McClellan articulated no burden in litigating this case in Mississippi. He has already acquired local counsel, and the distance from Florida to Mississippi was apparently not too burdensome to prevent his acquisition and operation of a Mississippi business. Of course, Mississippi has an interest in protecting its residents' rights and providing a forum for the resolution of their disputes. See McFadin v. Gerber, 587 F.3d 753, 763 (5th Cir. 2009). Florida has a similar interest, but McClellan has not demonstrated that it outweighs Mississippi's. Finally, McClellan has presented no argument as to why it would be inefficient for this Court to adjudicate the matter. Accordingly, the Court finds that it would not be unfair or unreasonable for this Court to exercise personal jurisdiction over Defendant McClellan.
3. Conclusion
For these reasons, the Court finds that the exercise of personal jurisdiction over Defendants Casey McClellan and Joe K. Pittman Co., LLC is proper under both Mississippi's long-arm statute and the 14th Amendment's due process clause. B. Forum-Selection Clause s
Defendants' sole argument against the exercise of personal jurisdiction focuses on the effect of forum-selection clauses in the various contracts from which this matter arises. While a party may waive objections to personal jurisdiction in an enforceable forum-selection clause, Int'l Energy Ventures Mgmt., LLC v. United Energy Grp., Ltd., 800 F.3d 143, 151 (5th Cir. 2015), it is questionable whether a party may deprive a court of personal jurisdiction through a forum-selection clause. See Silva v. Encyclopedia Britannica, Inc., 239 F.3d 385, 389 n. 6 (1st Cir. 2001) ("[E]ven a mandatory forum-selection clause does not in fact divest a court of jurisdiction that it otherwise retains.") (citing cases); cf. The Bremen v. Zapata Off-Shore Co., 407 U.S. 1, 12, 92 S. Ct. 1907, 32 L. Ed. 2d 513 (1972) ("The argument that such clauses are improper because they tend to 'oust' a court of jurisdiction is hardly more than a vestigial legal fiction."). Some federal appellate courts have held that "a motion to dismiss based on a forum-selection clause should be properly treated under Rule 12(b)(3) as a motion to dismiss on the basis of improper venue." Sucampo Pharms., Inc. v. Astellas Pharma, Inc., 471 F.3d 544, 550 (4th Cir. 2006); see also Lipcon v. Underwriters at Lloyd's, 148 F.3d 1285, 1290 (11th Cir. 1998). In this Court's view, that is the proper analysis. Neither side provided a venue argument. Therefore, the Court presently declines to address Defendants' forum-selection clause argument.

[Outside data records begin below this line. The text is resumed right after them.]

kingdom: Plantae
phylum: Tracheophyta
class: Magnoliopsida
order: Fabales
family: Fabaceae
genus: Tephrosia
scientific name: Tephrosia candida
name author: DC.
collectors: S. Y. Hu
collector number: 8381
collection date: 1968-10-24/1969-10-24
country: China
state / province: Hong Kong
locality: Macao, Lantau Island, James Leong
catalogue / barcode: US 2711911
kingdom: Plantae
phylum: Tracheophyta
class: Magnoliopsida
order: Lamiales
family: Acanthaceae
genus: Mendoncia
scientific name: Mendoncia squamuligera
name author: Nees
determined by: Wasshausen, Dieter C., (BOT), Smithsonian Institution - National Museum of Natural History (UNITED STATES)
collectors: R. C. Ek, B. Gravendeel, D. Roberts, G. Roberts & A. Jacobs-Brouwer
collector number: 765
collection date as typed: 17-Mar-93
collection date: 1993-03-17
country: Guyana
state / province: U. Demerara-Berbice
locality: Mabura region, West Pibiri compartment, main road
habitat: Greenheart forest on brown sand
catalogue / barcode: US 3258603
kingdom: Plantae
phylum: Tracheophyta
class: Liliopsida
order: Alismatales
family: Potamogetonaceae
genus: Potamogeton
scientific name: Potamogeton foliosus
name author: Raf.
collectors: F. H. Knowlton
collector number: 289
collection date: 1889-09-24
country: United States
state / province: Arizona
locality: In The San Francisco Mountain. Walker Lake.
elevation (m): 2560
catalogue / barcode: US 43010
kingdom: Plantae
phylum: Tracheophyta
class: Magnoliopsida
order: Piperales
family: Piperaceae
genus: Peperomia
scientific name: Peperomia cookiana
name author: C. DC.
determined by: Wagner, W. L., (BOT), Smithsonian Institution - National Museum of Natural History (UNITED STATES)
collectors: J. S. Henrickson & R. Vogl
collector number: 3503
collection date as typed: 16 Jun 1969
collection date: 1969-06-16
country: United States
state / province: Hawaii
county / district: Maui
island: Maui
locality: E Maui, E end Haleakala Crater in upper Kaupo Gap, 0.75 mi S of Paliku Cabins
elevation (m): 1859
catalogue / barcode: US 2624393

The Fifth Circuit has declined to decide whether Rule 12(b)(3) is the only proper mechanism for addressing a motion to dismiss based on a forum-selection clause, but it has accepted it as a proper mechanism. See Noble Drilling Servs. v. Certex USA, Inc., 620 F.3d 469, 472 (5th Cir. 2010). --------
III. M OTION TO R ECONSIDER [ 11]
Defendants filed a Motion to Reconsider [11], requesting that the Court grant an expedited hearing of their Motion to Dismiss [5]. As the Court has now addressed the Motion to Dismiss [5], the Motion to Reconsider is moot.
IV. CONCLUSION
For the reasons provided above, the Court denies Defendants' Motion to Dismiss [5] for lack of personal jurisdiction. It also denies Defendants' Motion to Reconsider [11] as moot.
SO ORDERED AND ADJUDGED this 10th day of December, 2015.